Uptown has a bumper crop of new Vietnamese restaurants offering their own renditions of noodle house standards. Ba Chi Canteen is in that number, but it also offers something rare: a taste of what happens when a Vietnamese chef stops trying to impress the grandparents with traditional recipes and instead starts exploring multicultural possibilities.
On any given visit, half the tables in the bright, casual dining room will be anchored by large bowls of pho. But all over the menu and specials board there are one-of-a-kind creations. Some draw from sushi bar garnishes, others fold in bold Korean or subtle Thai flavors and a few arrive with the artful presentation one would expect at a maverick tapas bar.
A softball-sized, panko-crusted orb opens to reveal pork fried rice, with egg yolk and fish roe dribbling from the top. Whole shrimp are trussed with crunchy egg noodles.

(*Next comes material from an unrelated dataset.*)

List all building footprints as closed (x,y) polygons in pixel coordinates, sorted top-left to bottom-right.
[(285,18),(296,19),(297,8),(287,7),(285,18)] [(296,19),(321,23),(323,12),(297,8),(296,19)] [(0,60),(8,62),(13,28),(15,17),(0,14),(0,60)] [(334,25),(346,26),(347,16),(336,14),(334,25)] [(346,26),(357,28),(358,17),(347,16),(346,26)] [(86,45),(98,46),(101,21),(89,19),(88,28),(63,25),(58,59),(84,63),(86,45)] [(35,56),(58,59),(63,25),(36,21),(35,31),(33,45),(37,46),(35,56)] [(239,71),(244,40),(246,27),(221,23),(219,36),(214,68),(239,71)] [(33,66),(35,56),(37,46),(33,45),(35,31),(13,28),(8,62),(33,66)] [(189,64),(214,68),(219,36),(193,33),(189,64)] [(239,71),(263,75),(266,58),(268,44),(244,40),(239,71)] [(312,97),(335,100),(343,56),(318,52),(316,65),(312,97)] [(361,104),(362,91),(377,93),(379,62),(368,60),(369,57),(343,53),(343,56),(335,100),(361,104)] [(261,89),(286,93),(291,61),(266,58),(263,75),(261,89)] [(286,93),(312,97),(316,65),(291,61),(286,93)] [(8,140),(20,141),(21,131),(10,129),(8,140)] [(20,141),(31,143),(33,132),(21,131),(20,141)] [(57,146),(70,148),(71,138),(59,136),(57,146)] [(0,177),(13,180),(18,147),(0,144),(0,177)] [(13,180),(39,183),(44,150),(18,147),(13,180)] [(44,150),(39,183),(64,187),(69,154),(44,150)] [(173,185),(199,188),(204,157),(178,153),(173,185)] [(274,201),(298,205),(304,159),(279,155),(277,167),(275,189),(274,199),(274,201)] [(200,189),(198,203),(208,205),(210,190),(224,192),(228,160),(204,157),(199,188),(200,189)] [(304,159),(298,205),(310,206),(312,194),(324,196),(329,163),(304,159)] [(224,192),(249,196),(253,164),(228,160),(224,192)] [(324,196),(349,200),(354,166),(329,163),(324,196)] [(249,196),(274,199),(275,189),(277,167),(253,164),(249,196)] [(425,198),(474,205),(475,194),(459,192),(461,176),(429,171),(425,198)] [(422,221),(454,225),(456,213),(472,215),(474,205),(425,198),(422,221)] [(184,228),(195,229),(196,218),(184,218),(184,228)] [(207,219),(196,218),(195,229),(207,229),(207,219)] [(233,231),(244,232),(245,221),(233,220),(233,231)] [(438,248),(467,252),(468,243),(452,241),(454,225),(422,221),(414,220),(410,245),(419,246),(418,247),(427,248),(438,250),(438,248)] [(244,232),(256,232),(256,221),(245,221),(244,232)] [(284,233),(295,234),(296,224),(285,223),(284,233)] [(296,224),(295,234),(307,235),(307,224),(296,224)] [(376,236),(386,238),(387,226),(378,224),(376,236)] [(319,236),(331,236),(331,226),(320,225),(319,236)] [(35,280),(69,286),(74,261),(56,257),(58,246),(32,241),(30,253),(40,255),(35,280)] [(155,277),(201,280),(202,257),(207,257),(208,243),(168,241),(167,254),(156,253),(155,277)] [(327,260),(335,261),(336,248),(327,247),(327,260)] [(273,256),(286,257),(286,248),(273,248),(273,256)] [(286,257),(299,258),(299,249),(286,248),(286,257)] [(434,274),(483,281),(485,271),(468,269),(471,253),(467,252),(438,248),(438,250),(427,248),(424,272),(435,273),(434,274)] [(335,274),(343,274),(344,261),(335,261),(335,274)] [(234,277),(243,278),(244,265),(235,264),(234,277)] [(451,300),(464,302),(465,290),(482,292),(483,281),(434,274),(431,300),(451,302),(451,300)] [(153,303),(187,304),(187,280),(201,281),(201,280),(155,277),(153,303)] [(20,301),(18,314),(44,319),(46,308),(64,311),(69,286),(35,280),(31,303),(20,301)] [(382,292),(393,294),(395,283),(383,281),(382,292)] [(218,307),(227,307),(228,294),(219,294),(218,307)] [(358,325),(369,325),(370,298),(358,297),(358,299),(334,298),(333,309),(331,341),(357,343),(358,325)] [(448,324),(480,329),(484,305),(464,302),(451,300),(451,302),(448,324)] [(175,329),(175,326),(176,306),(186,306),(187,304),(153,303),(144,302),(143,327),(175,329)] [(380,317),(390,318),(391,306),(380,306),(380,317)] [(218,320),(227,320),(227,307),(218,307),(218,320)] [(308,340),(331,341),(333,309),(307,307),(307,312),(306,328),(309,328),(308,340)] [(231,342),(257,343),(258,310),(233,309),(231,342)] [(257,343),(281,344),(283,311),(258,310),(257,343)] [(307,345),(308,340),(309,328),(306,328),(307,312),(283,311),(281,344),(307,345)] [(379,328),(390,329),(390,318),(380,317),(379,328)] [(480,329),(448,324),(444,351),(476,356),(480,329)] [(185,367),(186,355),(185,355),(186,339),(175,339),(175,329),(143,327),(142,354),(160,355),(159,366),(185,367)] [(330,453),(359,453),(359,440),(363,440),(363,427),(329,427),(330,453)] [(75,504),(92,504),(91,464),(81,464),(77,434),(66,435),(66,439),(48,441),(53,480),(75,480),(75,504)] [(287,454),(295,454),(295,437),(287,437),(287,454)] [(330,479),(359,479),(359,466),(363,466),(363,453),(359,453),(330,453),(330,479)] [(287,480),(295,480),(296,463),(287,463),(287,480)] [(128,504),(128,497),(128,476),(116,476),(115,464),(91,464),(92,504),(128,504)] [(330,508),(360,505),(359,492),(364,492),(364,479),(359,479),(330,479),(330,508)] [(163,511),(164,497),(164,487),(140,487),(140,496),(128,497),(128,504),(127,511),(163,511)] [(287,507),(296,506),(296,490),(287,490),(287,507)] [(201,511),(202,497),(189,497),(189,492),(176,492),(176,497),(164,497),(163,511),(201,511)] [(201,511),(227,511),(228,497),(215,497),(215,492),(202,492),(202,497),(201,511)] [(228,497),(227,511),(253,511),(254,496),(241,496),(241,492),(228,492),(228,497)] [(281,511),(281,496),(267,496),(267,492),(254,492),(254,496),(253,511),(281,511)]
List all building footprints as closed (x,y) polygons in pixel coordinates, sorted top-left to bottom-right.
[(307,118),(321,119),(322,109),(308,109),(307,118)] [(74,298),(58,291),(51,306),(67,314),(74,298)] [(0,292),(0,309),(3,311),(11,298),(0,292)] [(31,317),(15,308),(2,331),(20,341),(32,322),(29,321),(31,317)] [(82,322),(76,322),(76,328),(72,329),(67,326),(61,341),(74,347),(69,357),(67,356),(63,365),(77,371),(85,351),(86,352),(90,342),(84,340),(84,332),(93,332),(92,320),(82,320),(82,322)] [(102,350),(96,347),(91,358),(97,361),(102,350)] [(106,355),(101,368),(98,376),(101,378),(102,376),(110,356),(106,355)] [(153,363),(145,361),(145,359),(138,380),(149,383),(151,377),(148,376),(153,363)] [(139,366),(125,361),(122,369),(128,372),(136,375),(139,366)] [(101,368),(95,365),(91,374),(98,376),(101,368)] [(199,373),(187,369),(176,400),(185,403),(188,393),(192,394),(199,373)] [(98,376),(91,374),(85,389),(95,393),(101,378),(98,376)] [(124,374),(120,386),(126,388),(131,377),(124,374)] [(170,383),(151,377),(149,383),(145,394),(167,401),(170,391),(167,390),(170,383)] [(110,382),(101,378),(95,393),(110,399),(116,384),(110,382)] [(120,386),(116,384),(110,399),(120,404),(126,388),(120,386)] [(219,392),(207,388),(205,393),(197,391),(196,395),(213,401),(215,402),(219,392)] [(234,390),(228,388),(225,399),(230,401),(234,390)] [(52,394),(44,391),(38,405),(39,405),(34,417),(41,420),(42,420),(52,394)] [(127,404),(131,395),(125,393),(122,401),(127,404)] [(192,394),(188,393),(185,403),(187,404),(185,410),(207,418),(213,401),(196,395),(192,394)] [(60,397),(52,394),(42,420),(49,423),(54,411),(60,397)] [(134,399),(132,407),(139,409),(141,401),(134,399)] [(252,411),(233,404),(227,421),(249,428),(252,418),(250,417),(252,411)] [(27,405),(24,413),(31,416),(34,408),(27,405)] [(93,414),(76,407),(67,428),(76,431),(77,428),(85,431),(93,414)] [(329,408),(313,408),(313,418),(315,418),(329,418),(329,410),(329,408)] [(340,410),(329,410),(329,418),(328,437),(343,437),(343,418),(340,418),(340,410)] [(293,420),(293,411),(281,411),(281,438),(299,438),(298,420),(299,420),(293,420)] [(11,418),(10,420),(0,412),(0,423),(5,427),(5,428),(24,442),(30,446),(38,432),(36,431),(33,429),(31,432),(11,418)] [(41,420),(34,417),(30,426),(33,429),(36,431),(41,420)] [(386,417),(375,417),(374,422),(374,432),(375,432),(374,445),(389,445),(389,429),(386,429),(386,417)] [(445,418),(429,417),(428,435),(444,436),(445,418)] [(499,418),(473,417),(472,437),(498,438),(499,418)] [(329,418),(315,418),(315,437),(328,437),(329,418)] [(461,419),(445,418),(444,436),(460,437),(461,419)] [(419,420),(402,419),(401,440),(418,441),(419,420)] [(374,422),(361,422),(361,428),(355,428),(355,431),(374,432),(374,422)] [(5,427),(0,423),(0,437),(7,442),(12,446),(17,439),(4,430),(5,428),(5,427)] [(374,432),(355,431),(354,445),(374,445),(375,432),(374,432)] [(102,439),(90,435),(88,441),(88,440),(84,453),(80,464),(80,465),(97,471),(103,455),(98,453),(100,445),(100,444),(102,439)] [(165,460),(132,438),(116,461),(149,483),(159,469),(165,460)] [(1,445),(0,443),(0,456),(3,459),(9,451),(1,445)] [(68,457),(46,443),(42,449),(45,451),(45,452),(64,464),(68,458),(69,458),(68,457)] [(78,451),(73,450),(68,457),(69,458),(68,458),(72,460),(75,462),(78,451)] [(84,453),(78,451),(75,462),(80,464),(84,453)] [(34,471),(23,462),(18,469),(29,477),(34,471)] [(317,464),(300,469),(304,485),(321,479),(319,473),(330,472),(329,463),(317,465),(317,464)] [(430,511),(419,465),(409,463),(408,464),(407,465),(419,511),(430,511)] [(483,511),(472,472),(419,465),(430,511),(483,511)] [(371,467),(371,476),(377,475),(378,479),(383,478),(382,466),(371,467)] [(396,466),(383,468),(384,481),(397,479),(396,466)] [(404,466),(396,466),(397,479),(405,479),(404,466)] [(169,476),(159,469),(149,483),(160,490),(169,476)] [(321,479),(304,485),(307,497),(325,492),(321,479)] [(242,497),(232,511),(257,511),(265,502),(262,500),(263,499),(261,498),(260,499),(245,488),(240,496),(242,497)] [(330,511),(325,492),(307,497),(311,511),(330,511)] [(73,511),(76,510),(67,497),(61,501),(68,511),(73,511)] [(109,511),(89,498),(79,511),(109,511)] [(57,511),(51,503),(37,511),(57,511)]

Diners dredge buttery, stretchy, black-blistered roti bread through a bubbling pot of short ribs in beef gravy mellowed with coconut milk. Grilled corn on the cob is sliced like a sushi roll and topped with crawfish tails, a hay of shredded beets and streaks of basil aioli — composed like a sonnet to familiar summer flavors but recited in a foreign tongue.
Some of this seems to come from left field, but the starting point for Ba Chi Canteen is on the West Bank. Quinn Nguyen and Phat Vu opened the place in April, and diners may recognize them from Tan Dinh, the Gretna standout Vu's family has operated since the 1990s.
Some Tan Dinh specialties made the leap to Ba Chi Canteen, notably garlic-butter chicken wings, fantastically crisp, yellow-hued egg rolls and lemon grass chicken, served in great hunks over noodle salad or in banh mi rolls. The pho tastes familiar too, though this version is not quite the ambrosial match of its Gretna forebears.
Ba Chi Canteen serves another example of the trend for folding and filling bao steamed buns like tacos. Here they're called "bacos," and the list is extensive, including fried shrimp and soft-shell crab versions, tempura chicken and pork belly ("ba chi" in Vietnamese), all dressed with various combinations of aioli, sweet potato, nori strips, eel sauce and pickled ginger. There's potential with the assertively spicy ones, but I think the slightly chewy, somewhat sweet, generally bland bao themselves are among the least interesting items at Ba Chi. I'm drawn more to items like Vu's "gyoza nacho," a baroque construction of Japanese dumplings, raw jalapeno, herbs, edamame salsa and streaks of honeyed Sriracha mayo.
Traditional Vietnamese coffee is the strongest beverage at this BYOB cafe. It's also irresistible and makes the case for retaining some old favorites while exploring new territory.